Affliction is a school of virtue; it corrects levity, and interrupts the confidence of sinning.
It is little the sign of a wise or good man, to suffer temperance to be transgressed in order to purchase the repute of a generous entertainer.
A just and wise magistrate is a blessing as extensive as the community to which he belongs; a blessing which includes all other blessings whatsoever that relate to this life.
The priesthood hath in all nations, and all religions, been held highly venerable.
He who performs his duty in a station of great power must needs incur the utter enmity of many, and the high displeasure of more.
Nothing can be reckoned good or bad to us in this life, any further than it indisposes us for the enjoyment of another.
Those good men who take such pleasure in relieving the miserable for Christ's sake, would not have been less forward to minister onto Christ Himself.
There is a variety in tempers of good men.
The greater absurdities are, the more strongly they evince the falsity of that supposition from whence they flow.
They who are not induced to believe and live as they ought by those discoveries which God hath made in Scriptures would stand out against any evidence whatever, even that of a messenger sent express from the other world.
The practice of all ages and all countries (whether Christian or heathen, polite or barbarous) hath been ... to do honour to those who are invested with public authority.

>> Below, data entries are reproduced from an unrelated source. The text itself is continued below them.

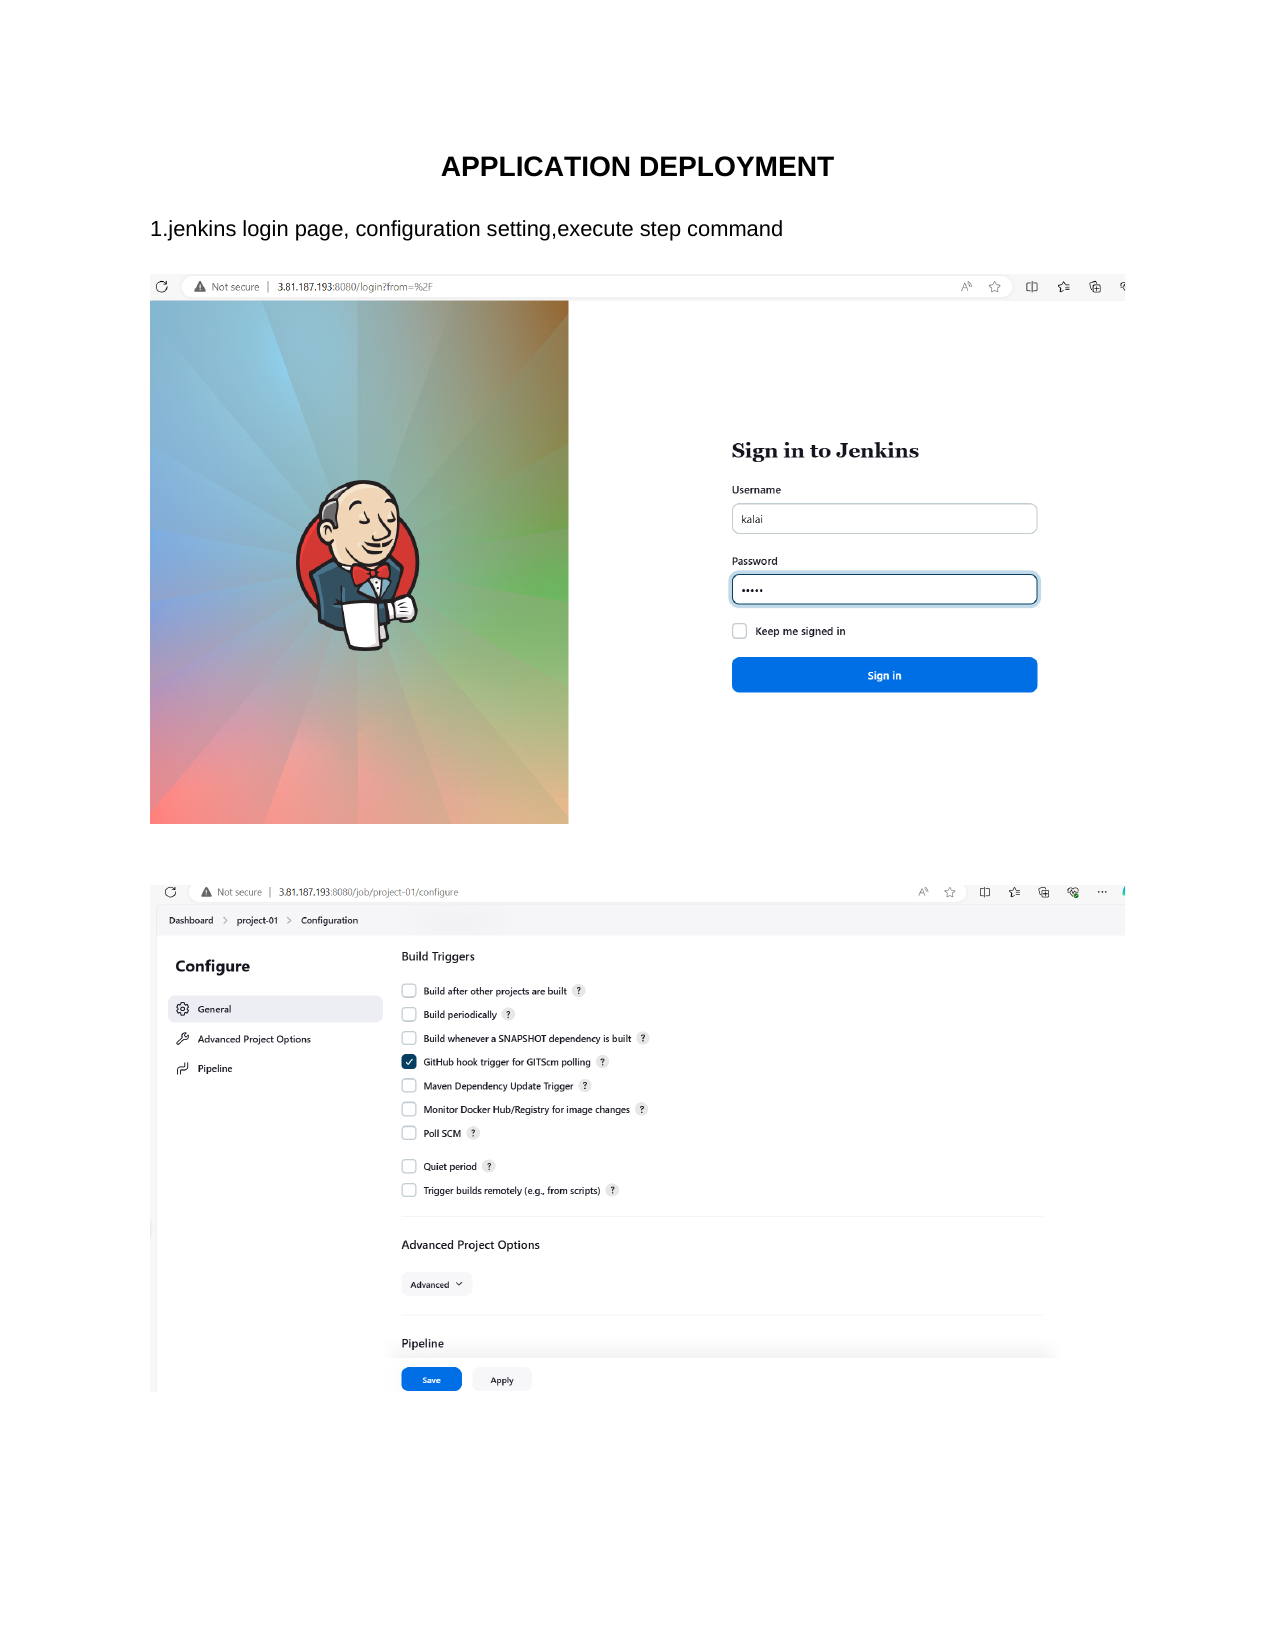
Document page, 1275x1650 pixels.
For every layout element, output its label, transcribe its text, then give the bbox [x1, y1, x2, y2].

picture [150, 274, 1125, 824]
text APPLICATION DEPLOYMENT [150, 150, 1125, 182]
text 1.jenkins login page, configuration setting,execute step command [150, 216, 1125, 241]
picture [150, 885, 1125, 1392]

Should we grieve over a little misplaced charity, when an all knowing, all wise Being showers down every day his benefits on the unthankful and undeserving?
From mere success nothing can be concluded in favor of any nation upon whom it is bestowed.
A very prosperous people, flushed with great victories and successes, are seldom so pious, so humble, so just, or so provident as to perpetuate their happiness.
Luther deters me from solitariness; but he does not mean from a sober solitude that rallies our scattered strengths and prepares us against any new encounter from without.
A sturdy, hardened sinner shall advance to the utmost pitch of impiety, with less reluctance than he took the first step while his conscience was yet vigilant and tender.
A good man not only forbears those gratifications which are forbidden by reason and religion, but even restrains himself in unforbidden instances.
Few consider how much we are indebted to government, because few can represent how wretched mankind would be without it.
If God be infinitely holy, just, and good, He must take delight in those creatures that resemble Him most in these perfections.
What we employ in charitable uses during our lives is given away from ourselves; what we bequeath at our death is given from others only, as our nearest relations.